In fact, after the Cincinnati reforms, many within NRA blamed Gun Week for causing or at least aiding the dissident NRA grassroots reformers, and the idea of the NRA buying Gun Week was bandied about in some internal discussions.
But while Gun Week had never been a big money-making publication for Amos Press, they were interested in selling the publication to someone other than the NRA. Actually, in its first years, Gun Week did make some money with four or five pages of classified advertising every week. However, that revenue had dried up after passage of the Gun Control Act of 1968.

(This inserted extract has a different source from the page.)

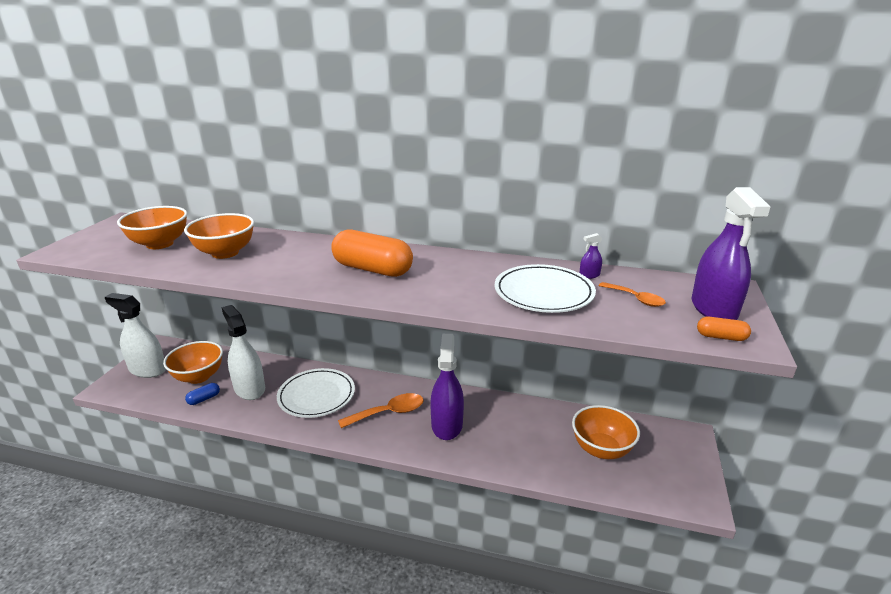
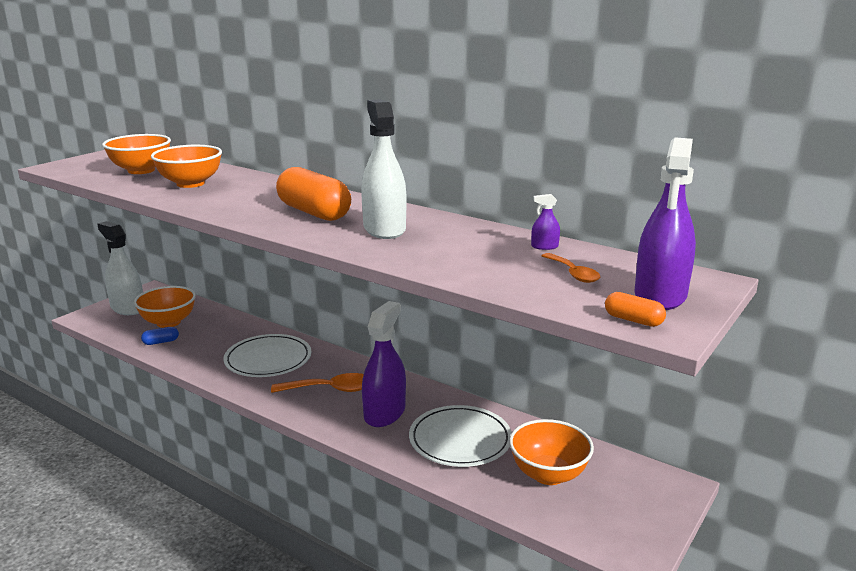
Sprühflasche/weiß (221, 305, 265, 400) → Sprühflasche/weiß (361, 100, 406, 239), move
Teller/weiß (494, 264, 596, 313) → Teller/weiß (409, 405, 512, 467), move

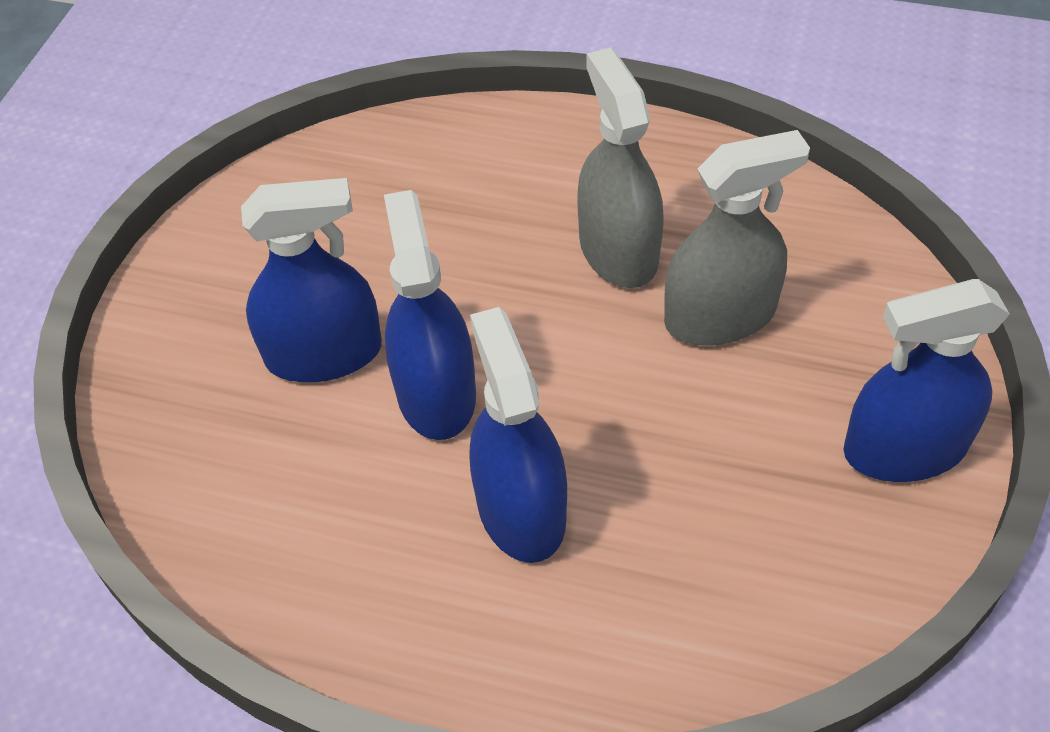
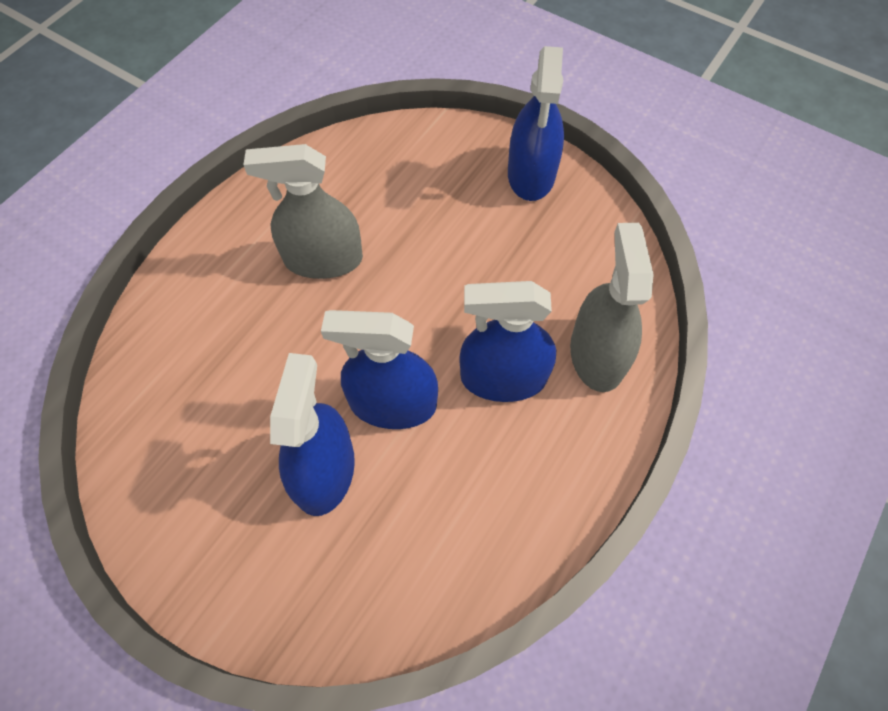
Sprühflasche/grau (664, 130, 810, 346) → Sprühflasche/grau (570, 223, 654, 392), move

In 1979, my brother, Vincent, sister Rina, and my wife Patricia and I got together with a number of other gun-friendly investors from around the country and formed Hawkeye Publishing to buy Gun Week from Amos and move the publication to Buffalo, NY. We naively changed the name to The New Gun Week, and I became editor in August of that year. At about that time, my daughter Peggy was working in the then-fledgling cable television industry, but joined the gun enterprise. She later became managing editor of The New Gun Week, and donned the cap of editor of the Women&Guns Magazine which had been acquired by the Second Amendment Foundation in 1990.
The Second Amendment Foundation stepped in to acquire The New Gun Week in 1985 when Hawkeye Publishing was feeling the pressure from the many changes taking placing in both the gun business and the publishing field. I remained as editor and also was elected to the Second Amendment Foundation’s Board of Trustees.
I mentioned earlier that change is one of the constants of existence, and the changes to the publishing field have been incredibly profound during my editing career.
I had started out in the era of hot type when newspaper stories were set in Linotype and headlines in Ludlow, Back then, photos and other art had to be made into engravings and the combinations were hand-assembled on chases to be matted for printing. Photos then were sent over the wires.
But letterpress printing has been replaced by a whole new generation of offset presses, and the Internet had created a whole new communications environment. Some old newspaper and magazines favorite have either been shut down entirely or had their publication schedules curtailed. And when the Foundation discontinued the Gun Week title in 2011, we did so with the idea that eventually we would convert entirely to the cyber world of the Internet. Thus, while TheGunMag.com print editions end with this copy, TheGunMag.Com lives on as an important source of gun news. I will be retiring after a long career, and Dave Workman will be editing the website.
I close now with a special thank you to Alan Gottlieb, founder and executive vice president of the Second Amendment Foundation, and publisher of TheGunMag.com, who provided help when needed and kept his hands off when it wasn’t.